1.4.6S
TRACING THE PATH OF THE MOBILE SIGNAL OF SYSTEMIC ACQUIRED RESISTANCE IN CUCUMBER

J SMITH-BECKER, SL MIDLAND, JJ SIMS and NT KEEN

University of California, Department of Plant Pathology, Riverside, California

Backround and objectives
In the classic model of systemic acquired resistance (SAR), a signal produced by an infected leaf moves through the vascular tissue to uninfected leaves, where it induces PR proteins and associated resistance to subsequent pathogen attack. The isolation of a mobile signal for SAR has eluded researchers since efforts first began more than 15 years ago. Salicylic acid has emerged as a key intermediary in the signalling pathway between pathogen-induced necrosis and the expression of resistance in uninfected tissues.
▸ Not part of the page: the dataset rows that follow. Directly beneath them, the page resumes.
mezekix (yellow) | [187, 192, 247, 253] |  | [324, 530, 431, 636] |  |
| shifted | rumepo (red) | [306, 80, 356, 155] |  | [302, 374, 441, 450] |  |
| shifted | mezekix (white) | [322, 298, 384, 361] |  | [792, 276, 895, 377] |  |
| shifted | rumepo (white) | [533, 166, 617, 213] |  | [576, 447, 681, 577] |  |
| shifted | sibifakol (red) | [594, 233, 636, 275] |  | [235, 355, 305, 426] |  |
However, several lines of evidence suggest that salicylic acid is not the only biochemical signal for SAR. For example, the majority of salicylic acid accumulating in phloem exudates of cucumber inoculated with P. syringae does not originate in the inoculated leaf [1]. Our long-term objective is the identification of SAR signalling components that are upstream of salicylic acid synthesis.

Results and conclusions
The production of mobile signal by inoculated cucumber leaves is followed by a transient increase in phenylalanine ammonia-lyase (PAL) activity in petioles and stems; with peaks in activity at 9 and 12 h, respectively, after inoculation. Salicylic acid begins to accumulate in phloem fluids at about the time PAL activity begins to increase, reaching maximum concentrations 15 h after inoculation. The accumulation of salicylic acid in phloem fluids occurs even if leaves and roots are excised from plants 6 h after the inducing inoculation. These results suggest that the primary target of the initial signal is the vascular tissue, where salicylic acid synthesis is induced for transport throughout the plant. Consequently, the vascular tissue may be actively involved in the perception and relay of the SAR signal, rather than simply a conduit for signal transport to uninfected tissues.

Reference
1. Rasmussen J, Hammerschmidt R, Zook M, 1991. Plant Physiology 97, 1342-1347.